* [DATA BLOCK]
——
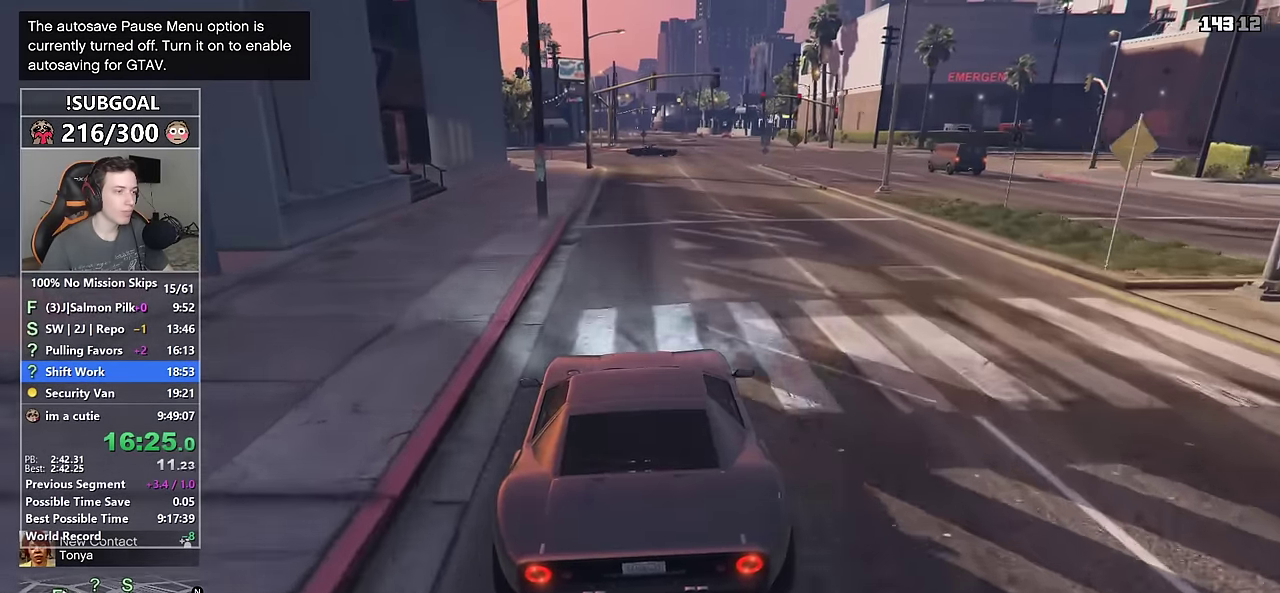
{"keys": ["d", "w"], "mouse": [], "events": [[466, "d", "down"]]}
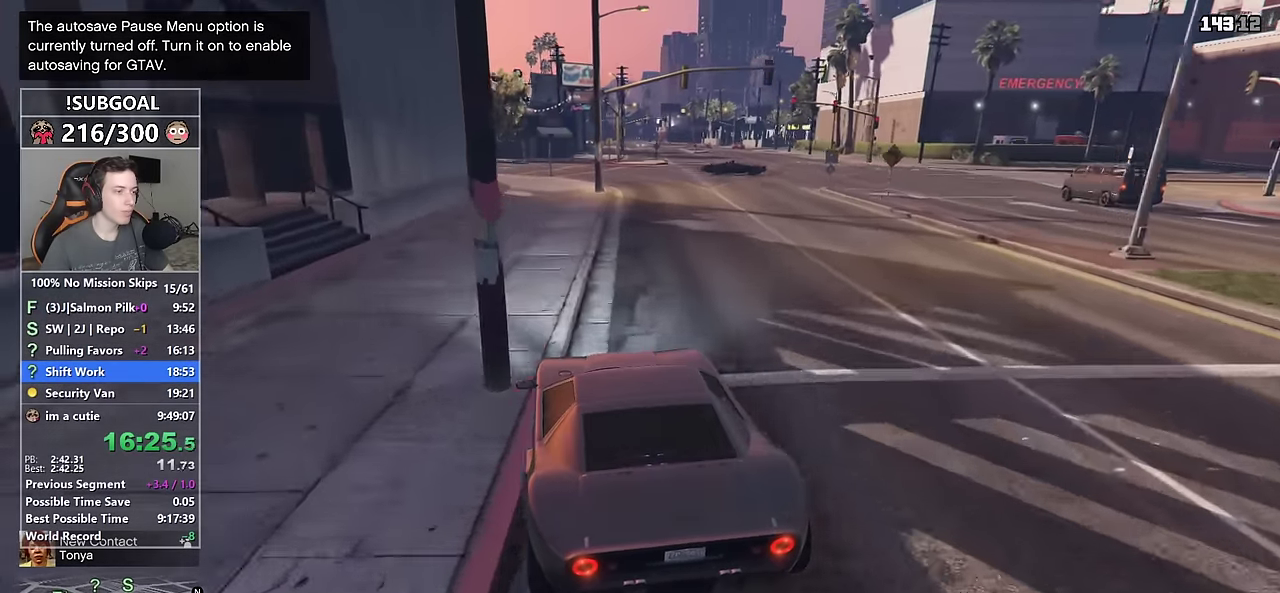
{"keys": ["d", "w"], "mouse": [], "events": [[116, "d", "up"], [216, "d", "down"], [300, "d", "up"], [450, "d", "down"]]}
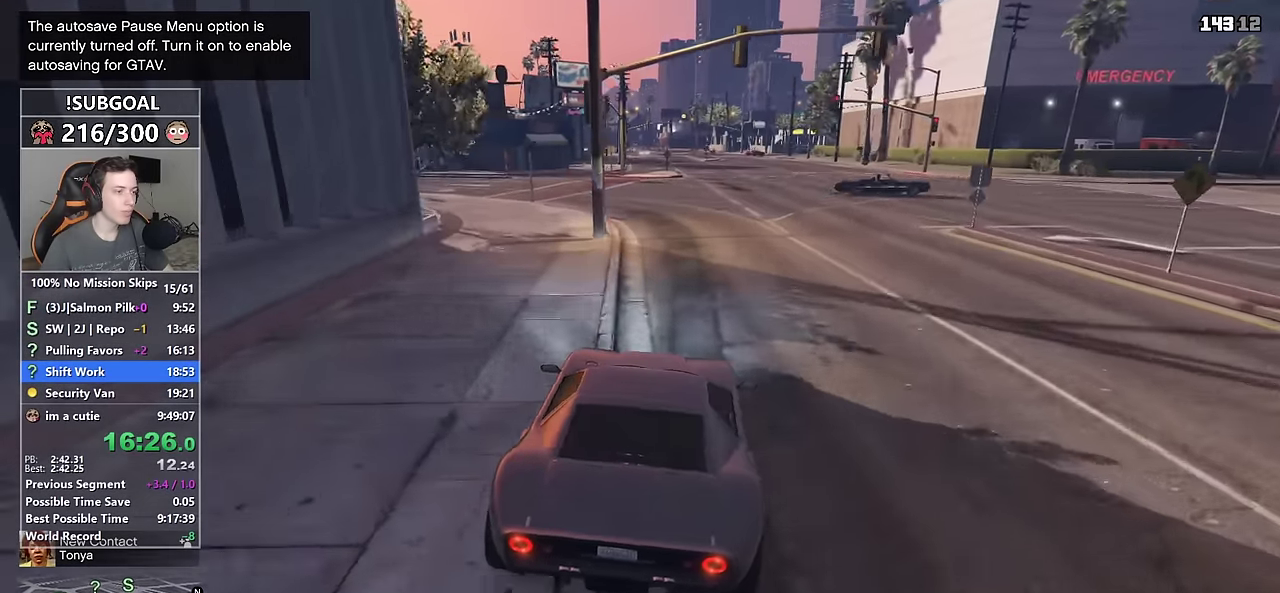
{"keys": ["w"], "mouse": [], "events": [[33, "d", "up"], [266, "a", "down"], [366, "a", "up"]]}
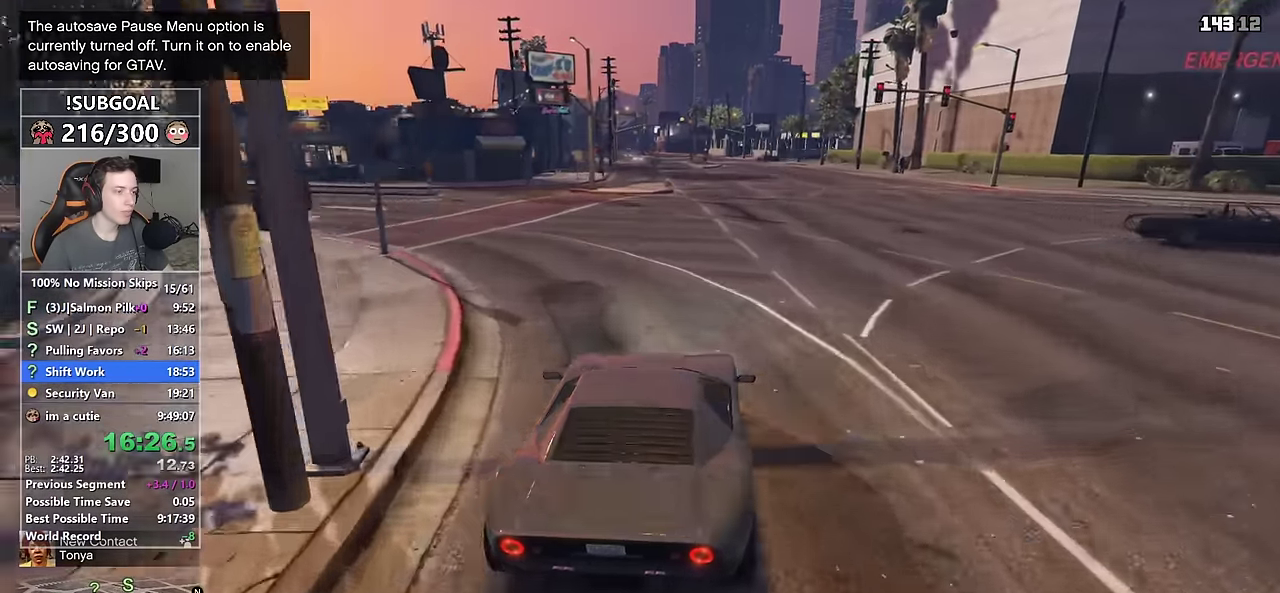
{"keys": ["w"], "mouse": [], "events": [[50, "a", "down"], [133, "a", "up"], [333, "a", "down"], [383, "a", "up"]]}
——
* [WORK REQUEST]
One exact copy of the data, no pictures: write it out line for line.

* [RESULT FOR THIS EXERCISE]
{"keys": ["d", "w"], "mouse": [], "events": [[466, "d", "down"]]}
{"keys": ["d", "w"], "mouse": [], "events": [[116, "d", "up"], [216, "d", "down"], [300, "d", "up"], [450, "d", "down"]]}
{"keys": ["w"], "mouse": [], "events": [[33, "d", "up"], [266, "a", "down"], [366, "a", "up"]]}
{"keys": ["w"], "mouse": [], "events": [[50, "a", "down"], [133, "a", "up"], [333, "a", "down"], [383, "a", "up"]]}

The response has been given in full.